Longschade, bekend als transfusiegerelateerd acuut longletsel (TRALI), is een andere zeldzame mogelijke bijwerking van een bloedtransfusie.
TRALI gebeurt meestal binnen de eerste 6 uur na de transfusie als dit toch gebeurt. De meeste mensen zullen volledig herstellen, hoewel het in zeldzame gevallen fataal kan zijn.
Hoe bereid ik me voor op een wisseltransfusie?
Vóór uw transfusie zal uw arts u een eenvoudige bloedtest geven om uw bloedgroep te bevestigen. Ze hoeven alleen maar in uw vinger te prikken om een paar druppels bloed te krijgen.
Uw bloed wordt vervolgens geëtiketteerd en naar een laboratorium gestuurd waar een machine het zal analyseren om uw bloedgroep te bepalen.

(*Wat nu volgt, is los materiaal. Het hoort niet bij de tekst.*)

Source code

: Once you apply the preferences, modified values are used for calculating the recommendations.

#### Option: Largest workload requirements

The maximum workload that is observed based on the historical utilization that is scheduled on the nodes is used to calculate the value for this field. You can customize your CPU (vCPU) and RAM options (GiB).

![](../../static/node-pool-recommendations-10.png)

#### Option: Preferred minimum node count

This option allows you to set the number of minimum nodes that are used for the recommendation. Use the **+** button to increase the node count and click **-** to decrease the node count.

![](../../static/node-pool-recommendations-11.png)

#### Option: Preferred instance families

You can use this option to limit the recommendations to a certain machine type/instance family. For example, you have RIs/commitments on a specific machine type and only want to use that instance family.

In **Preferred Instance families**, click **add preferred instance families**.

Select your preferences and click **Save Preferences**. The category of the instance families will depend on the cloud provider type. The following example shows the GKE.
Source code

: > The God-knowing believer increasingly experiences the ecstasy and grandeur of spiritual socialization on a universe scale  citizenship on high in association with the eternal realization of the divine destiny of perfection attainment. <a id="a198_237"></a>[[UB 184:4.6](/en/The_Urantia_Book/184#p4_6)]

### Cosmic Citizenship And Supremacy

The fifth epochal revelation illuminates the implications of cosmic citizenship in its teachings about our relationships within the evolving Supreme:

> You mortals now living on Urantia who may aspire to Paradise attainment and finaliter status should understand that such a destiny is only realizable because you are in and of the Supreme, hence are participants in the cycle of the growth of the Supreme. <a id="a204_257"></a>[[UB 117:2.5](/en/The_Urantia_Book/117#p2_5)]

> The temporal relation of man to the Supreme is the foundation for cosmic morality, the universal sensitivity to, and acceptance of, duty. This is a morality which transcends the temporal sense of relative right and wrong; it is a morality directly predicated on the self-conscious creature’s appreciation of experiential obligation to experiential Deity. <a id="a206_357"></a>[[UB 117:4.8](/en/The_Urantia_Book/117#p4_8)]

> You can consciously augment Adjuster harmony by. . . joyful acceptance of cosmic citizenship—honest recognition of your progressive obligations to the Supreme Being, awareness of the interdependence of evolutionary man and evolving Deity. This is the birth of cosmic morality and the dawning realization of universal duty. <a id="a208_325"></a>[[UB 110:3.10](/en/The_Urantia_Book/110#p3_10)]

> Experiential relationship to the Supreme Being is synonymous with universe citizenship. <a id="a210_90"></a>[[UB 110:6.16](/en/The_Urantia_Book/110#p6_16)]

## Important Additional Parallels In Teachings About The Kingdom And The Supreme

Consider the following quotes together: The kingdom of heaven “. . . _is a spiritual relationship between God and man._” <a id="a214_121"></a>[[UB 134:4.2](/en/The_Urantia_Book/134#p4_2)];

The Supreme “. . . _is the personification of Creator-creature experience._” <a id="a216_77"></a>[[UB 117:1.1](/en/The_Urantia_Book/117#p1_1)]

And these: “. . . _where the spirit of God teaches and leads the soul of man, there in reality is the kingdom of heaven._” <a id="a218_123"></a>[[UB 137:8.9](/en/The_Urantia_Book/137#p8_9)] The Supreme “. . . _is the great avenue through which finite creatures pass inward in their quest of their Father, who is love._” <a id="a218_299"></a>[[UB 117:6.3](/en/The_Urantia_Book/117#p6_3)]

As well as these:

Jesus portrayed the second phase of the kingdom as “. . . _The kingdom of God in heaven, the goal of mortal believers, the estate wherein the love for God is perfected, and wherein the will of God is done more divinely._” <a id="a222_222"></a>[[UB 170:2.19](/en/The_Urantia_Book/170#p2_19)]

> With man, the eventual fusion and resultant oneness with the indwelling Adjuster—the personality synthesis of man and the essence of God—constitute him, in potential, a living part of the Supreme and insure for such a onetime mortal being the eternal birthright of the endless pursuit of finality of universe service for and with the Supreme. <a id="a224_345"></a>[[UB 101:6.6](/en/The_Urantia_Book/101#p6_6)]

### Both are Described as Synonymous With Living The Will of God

Dit zorgt ervoor dat het bloed dat u voor uw transfusie ontvangt, overeenkomt met uw eigen bloedgroep. Als het donorbloed niet overeenkomt met het uwe, wordt u er ziek van.
In de meeste gevallen hoeft u uw dieet niet te veranderen voordat u een bloedtransfusie krijgt.
Laat uw arts weten of u in het verleden allergische reacties op bloedtransfusies heeft gehad.
Wat kan ik verwachten na een bloedtransfusie?
Nadat uw transfusie is voltooid, zal uw arts uw bloeddruk, hartslag en temperatuur controleren.
Zodra al deze metingen normaal zijn, verwijdert uw arts de intraveneuze lijnen. Jonge kinderen die een transfusie krijgen, moeten mogelijk een paar dagen in het ziekenhuis blijven om op eventuele bijwerkingen te worden gecontroleerd.
U kunt enkele dagen na de transfusie lichte blauwe plekken opmerken rond het gebied waar de naalden zijn ingebracht.
Uw arts kan ook vervolgbloedonderzoeken aanbevelen om uw bloed te controleren.